Estilo Lowrider

Guilherme Rampazo

Ao pé da letra, Lowrider quer dizer “andar baixo”. A expressão refere-se àquelas carangas rebaixadas, com pintura chamativa, rodas especiais e suspensão móvel, que vira e mexe, aparecem em videoclipes de rappers americanos. Mas para os admiradores, Lowrider significa muito mais que um carro: é um estilo de vida.

O Lowrider surgiu nos anos 50, com os “Chicanos”, que são os latinos residentes na periferia de Los Angeles. A montagem de carros malucos foi uma forma que eles encontraram para serem notados e mostrar que todas as pessoas têm valor, independente de onde elas vieram. Isso virou um movimento, uma cultura.

Essa cultura surgiu associada ao movimento Hip-Hop. Por isso, seu público cativo confunde-se com a galera do rap, do break e do grafite, técnica que influencia muito as pinturas exóticas feitas nos carros.

A cultura Lowrider só chegou por aqui no Brasil há pouco mais de seis anos e, de lá para cá, o número de adeptos só cresceu, principalmente entre os jovens, e incorporou características comportamentais bem próprias.

Hoje já existem eventos, revistas, feiras, indústrias de peças e filmes especializados nesses veículos modificados. Rafael Leandro, de 18 anos, foi a um encontro de Lowriders com dois amigos e diz que foi amor à primeira vista. “Nossa... ficamos encantados com as ´banheironas` e colocamos na cabeça que, mais pra frente, vamos comprar as nossas. Já pensou dar um rolê num bichão daqueles?”, sonha ele. Hoje Rafael coleciona fotos desses carros e torce para que role logo outra oportunidade de ir a um encontro daquele.

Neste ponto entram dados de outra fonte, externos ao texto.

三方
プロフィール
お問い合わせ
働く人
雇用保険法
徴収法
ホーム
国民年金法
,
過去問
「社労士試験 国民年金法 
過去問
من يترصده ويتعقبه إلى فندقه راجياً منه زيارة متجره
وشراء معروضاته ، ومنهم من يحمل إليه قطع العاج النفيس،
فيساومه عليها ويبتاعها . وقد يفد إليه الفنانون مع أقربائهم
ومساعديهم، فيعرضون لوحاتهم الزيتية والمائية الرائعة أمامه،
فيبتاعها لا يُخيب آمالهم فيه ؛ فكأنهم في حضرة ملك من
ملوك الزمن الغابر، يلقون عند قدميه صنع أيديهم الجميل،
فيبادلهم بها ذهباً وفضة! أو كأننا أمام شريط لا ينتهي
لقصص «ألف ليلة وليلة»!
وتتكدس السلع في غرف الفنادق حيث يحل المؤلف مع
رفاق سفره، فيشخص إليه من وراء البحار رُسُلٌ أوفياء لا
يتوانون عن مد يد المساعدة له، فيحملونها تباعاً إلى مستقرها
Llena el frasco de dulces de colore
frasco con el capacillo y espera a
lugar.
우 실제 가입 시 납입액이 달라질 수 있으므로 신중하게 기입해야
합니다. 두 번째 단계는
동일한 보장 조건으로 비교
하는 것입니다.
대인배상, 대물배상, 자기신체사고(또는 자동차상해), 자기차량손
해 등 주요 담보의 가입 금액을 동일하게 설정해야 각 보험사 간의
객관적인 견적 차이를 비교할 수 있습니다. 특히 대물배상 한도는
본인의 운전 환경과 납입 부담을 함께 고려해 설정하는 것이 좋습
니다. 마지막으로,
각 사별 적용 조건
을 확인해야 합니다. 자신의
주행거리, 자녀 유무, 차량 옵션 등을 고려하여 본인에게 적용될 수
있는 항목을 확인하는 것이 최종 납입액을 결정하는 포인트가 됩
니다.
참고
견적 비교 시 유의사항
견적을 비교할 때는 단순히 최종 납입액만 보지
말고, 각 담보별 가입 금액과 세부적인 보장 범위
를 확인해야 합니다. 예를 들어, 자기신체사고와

As “barcas”, como são muito conhecidos esses carrões, são montadas com um sistema hidráulico que permite que o veículo faça movimentos. Daí o apelido de “carro que pula” ou “carro que dança”. Em quase todos os eventos, as carangas balançam incessantemente ao som de rap e atraem a garotada, que rodeia o carro e chacoalha a cabeça no ritmo da música. Em São Paulo, é comum serem organizados, no mesmo local e horário, a exposição dos carros e shows de rap.

A galera que curte para valer esses veículos não é composta por meros admiradores de carros em geral, pois é mais fiel ao estilo. “Lowrider é muito mais que carro. É algo bem diferente dos Tuning e outros. Não é algo que você pode fazer parte somente para aparecer”, lembra Daniel dos Santos Fagundes, pesquisador e seguidor da cultura.

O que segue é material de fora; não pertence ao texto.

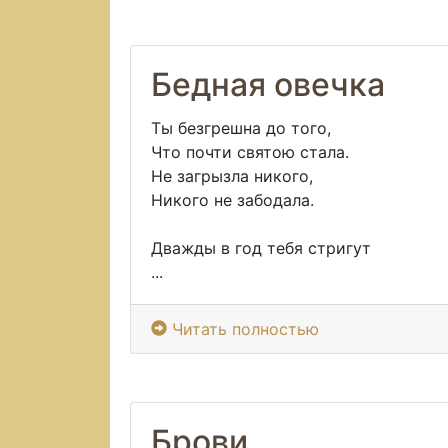
Бедная овечка
Ты безгрешна до того,
Что почти святою стала.
Не загрызла никого,
Никого не забодала.
Дважды в год тебя стригут
...
Читать полностью
Брови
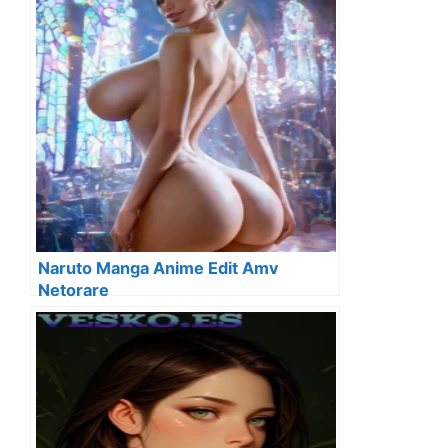
Naruto Manga Anime Edit Amv
Netorare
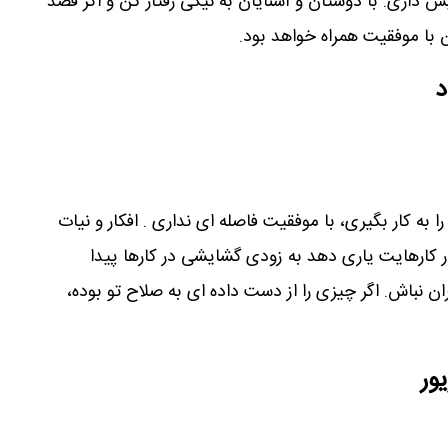
ش داری. با دوستان و آشنایان به نیکی رفتار کن و اگر قصد
ن با موفقیت همراه خواهد بود.
د
به کار بگیری، با موفقیت فاصله ای نداری . افکار و نیات
در کارهایت یاری دهد به زودی گشایشی در کارها پیدا
ان نباش. اگر چیزی را از دست داده ای به صلاح تو بوده،
ور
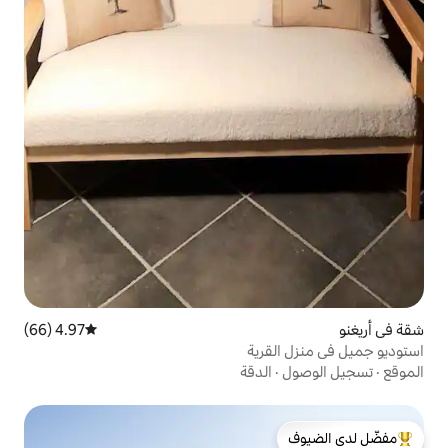
4.97 (66)
متوسط التقييم 4.97 من 5، 66 مراجعات
رية
الدقة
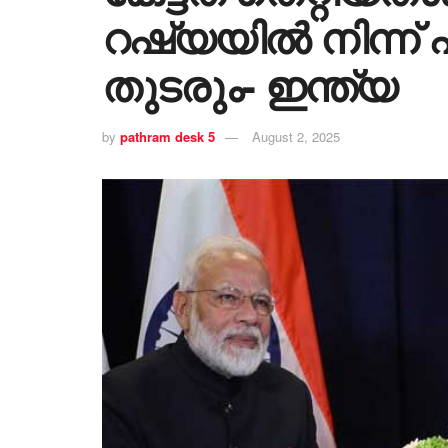
റഷ്യയിൽ നിന്ന് എ
തുടരും- ഇന്ത്യ
by
pathram desk 5
August 2, 2025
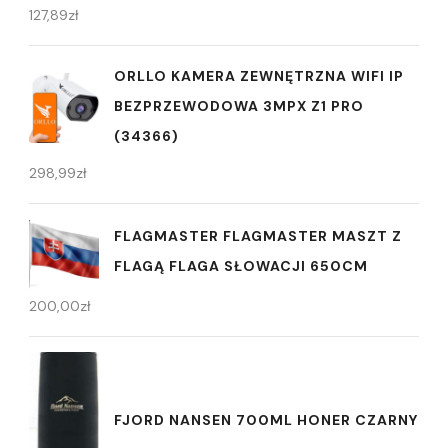
127,89
zł
ORLLO KAMERA ZEWNĘTRZNA WIFI IP
BEZPRZEWODOWA 3MPX Z1 PRO
(34366)
298,99
zł
FLAGMASTER FLAGMASTER MASZT Z
FLAGĄ FLAGA SŁOWACJI 650CM
200,00
zł
FJORD NANSEN 700ML HONER CZARNY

Isso pode ser comprovado na fidelidade com que são encaradas as regras internas dos chamados “Car Clubs”, os  grupos de seguidores da cultura Lowrider. Entre as normas secretas, existe uma que proíbe os integrantes de falarem com a imprensa.

“Toda comunidade tem regras. Para fazer parte da cultura é preciso ser irmão, ou seja, um cara de confiança”, afirma Fagundes, que não faz parte de nenhum “Car Club”, mas compreende as normas.

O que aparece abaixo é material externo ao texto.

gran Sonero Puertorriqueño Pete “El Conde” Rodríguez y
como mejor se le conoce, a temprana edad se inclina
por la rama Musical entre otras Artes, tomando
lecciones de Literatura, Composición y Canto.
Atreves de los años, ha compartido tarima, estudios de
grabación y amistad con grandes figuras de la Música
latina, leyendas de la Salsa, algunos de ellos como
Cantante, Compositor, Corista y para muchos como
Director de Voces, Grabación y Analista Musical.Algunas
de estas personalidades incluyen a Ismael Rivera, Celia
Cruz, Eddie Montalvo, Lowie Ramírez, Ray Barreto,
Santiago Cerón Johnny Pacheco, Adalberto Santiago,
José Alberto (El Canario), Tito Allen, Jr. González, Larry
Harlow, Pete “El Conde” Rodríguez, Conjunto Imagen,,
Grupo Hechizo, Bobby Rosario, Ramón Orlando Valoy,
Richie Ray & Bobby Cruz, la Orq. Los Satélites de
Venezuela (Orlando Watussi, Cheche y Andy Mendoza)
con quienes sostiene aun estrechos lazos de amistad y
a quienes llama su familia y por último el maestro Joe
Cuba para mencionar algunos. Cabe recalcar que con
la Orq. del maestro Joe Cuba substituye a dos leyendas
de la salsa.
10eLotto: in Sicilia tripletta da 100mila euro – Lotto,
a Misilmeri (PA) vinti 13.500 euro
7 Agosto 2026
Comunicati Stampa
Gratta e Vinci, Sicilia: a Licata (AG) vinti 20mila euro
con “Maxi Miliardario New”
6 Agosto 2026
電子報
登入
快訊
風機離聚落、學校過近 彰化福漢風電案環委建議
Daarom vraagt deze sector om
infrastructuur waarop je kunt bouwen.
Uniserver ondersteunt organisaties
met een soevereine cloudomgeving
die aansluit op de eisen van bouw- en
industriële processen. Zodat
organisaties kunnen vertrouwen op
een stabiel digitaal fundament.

Ele tem 19 anos e diz que levou um choque quando viu um Lowrider pela primeira vez. Hoje ele já trabalha na montagem de sua própria caranga. “Posso parecer novo, mas estou envolvido com o movimento Hip-Hop desde os 12 anos. Além disso, não comprei meu Impala 65 e o Kit Lowrider com a ajuda do meu pai ou coisa parecida. Batalhei muito para conseguir tudo isso”, faz questão de ressaltar.

Fagundes desenvolveu o site www.lowriderbr.com.br. Lá é possível conhecer mais detalhes da história da cultura Lowrider, informações técnicas, classificados e vídeos para download. “É para divulgar a realidade do movimento”, conclui.